- [TUJUAN LATIHAN]
Berdasarkan bagian dokumen tentang resensi buku dan film di bawah, jelaskan dalam satu hingga tiga kalimat mengapa film Catatan Si Boy dijadikan cover story oleh media massa alih-alih diresensi.

Dalam kesempatan ini Leila juga mengungkapkan, ada beberapa standar baku sehingga setiap tulisan resensi buku atau film bisa naik cetak atau termuat di media massa. Standar yang sudah baku tersebut diantaranya adalah buku atau film yang diresensi tersebut digandrungi banyak orang. Namun bila buku atau film yang tidak layak diresensi namun banyak peminatnya maka media massa akan membuat cover story.
Penulisan cover story seperti yang terjadi dalam film Catatan Si Boy. Film Catatan Si Boy tidak layak diresensi karena kontennya tidak bagus. Namun, karena peminat dari film tersebut sangat banyak dan membuat heboh maka media massa membuat cover story. Saat itu media massa yang menulis cover story adalah Majalah Tempo. Selain film Catatan Si Boy ada juga buku karya Salman Rushdie yang dibuat cover story karena mengundang kontroversi sehingga terjadi perdebatan.

- [DATA YANG DITAMPILKAN]
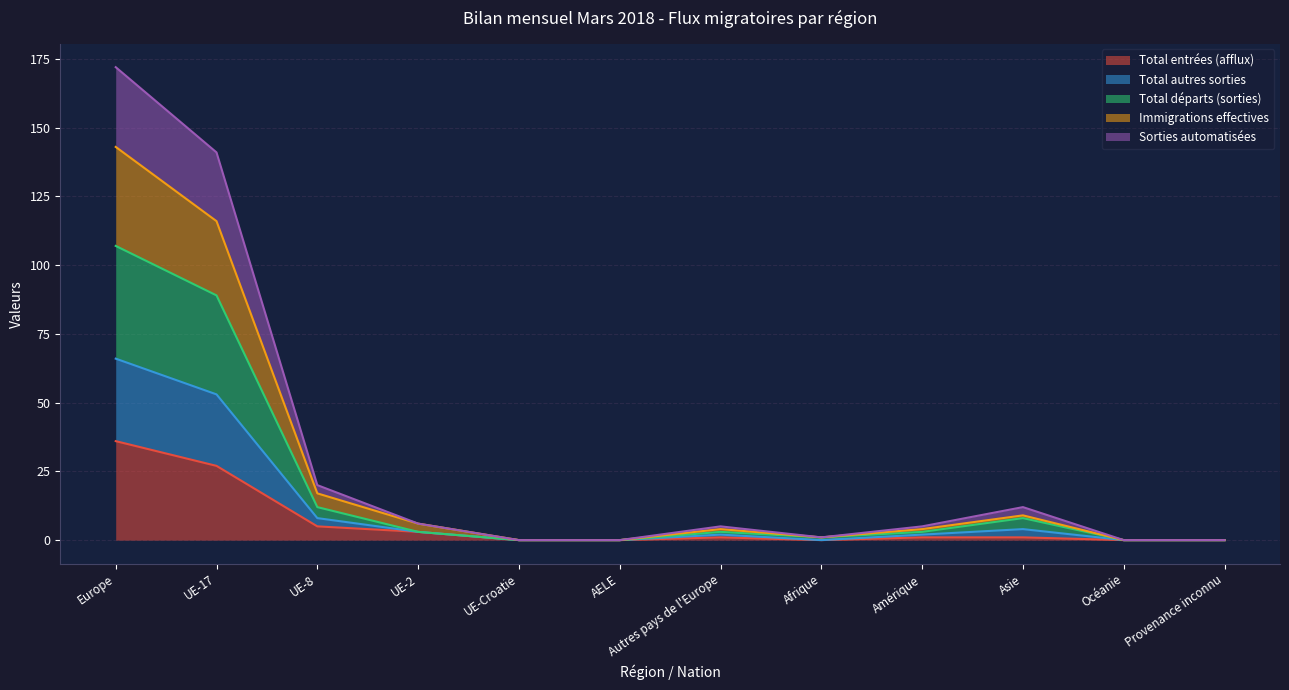

What is the average value of the Total entrées (afflux) series?

6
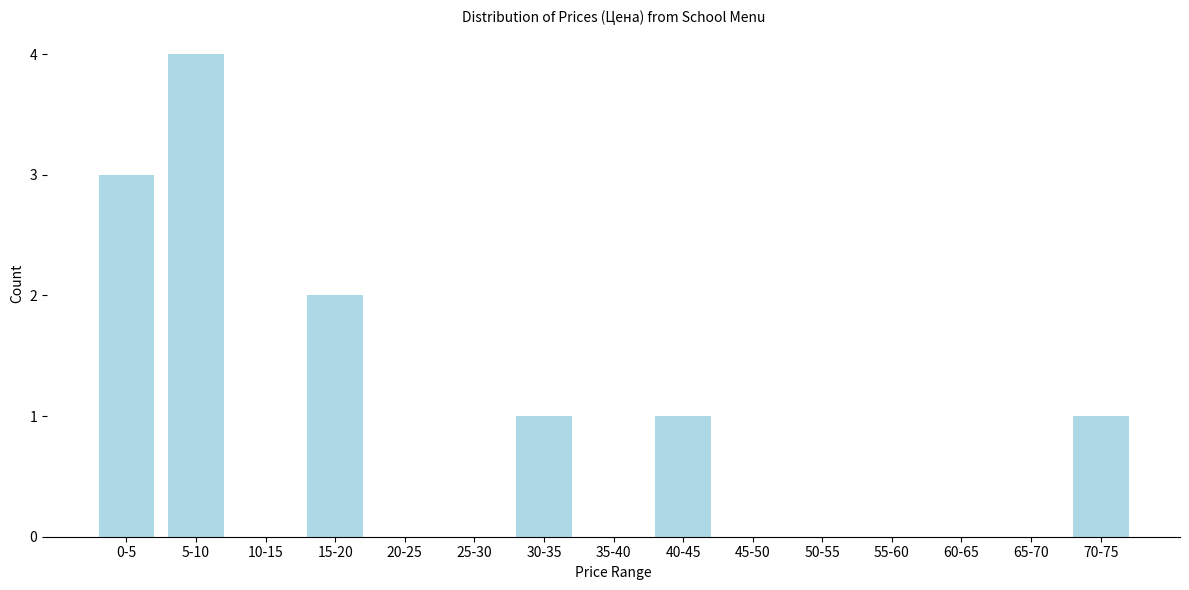

Reading left to right, list all the values displayed in this chart.

0-5=3	5-10=4	10-15=0	15-20=2	20-25=0	25-30=0	30-35=1	35-40=0	40-45=1	45-50=0	50-55=0	55-60=0	60-65=0	65-70=0	70-75=1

- [HASIL KELUARAN]
Film Catatan Si Boy dinilai tidak layak diresensi karena kontennya tidak bagus. Namun, karena peminatnya sangat banyak dan film tersebut membuat heboh, media massa, yakni Majalah Tempo, menuliskannya sebagai cover story.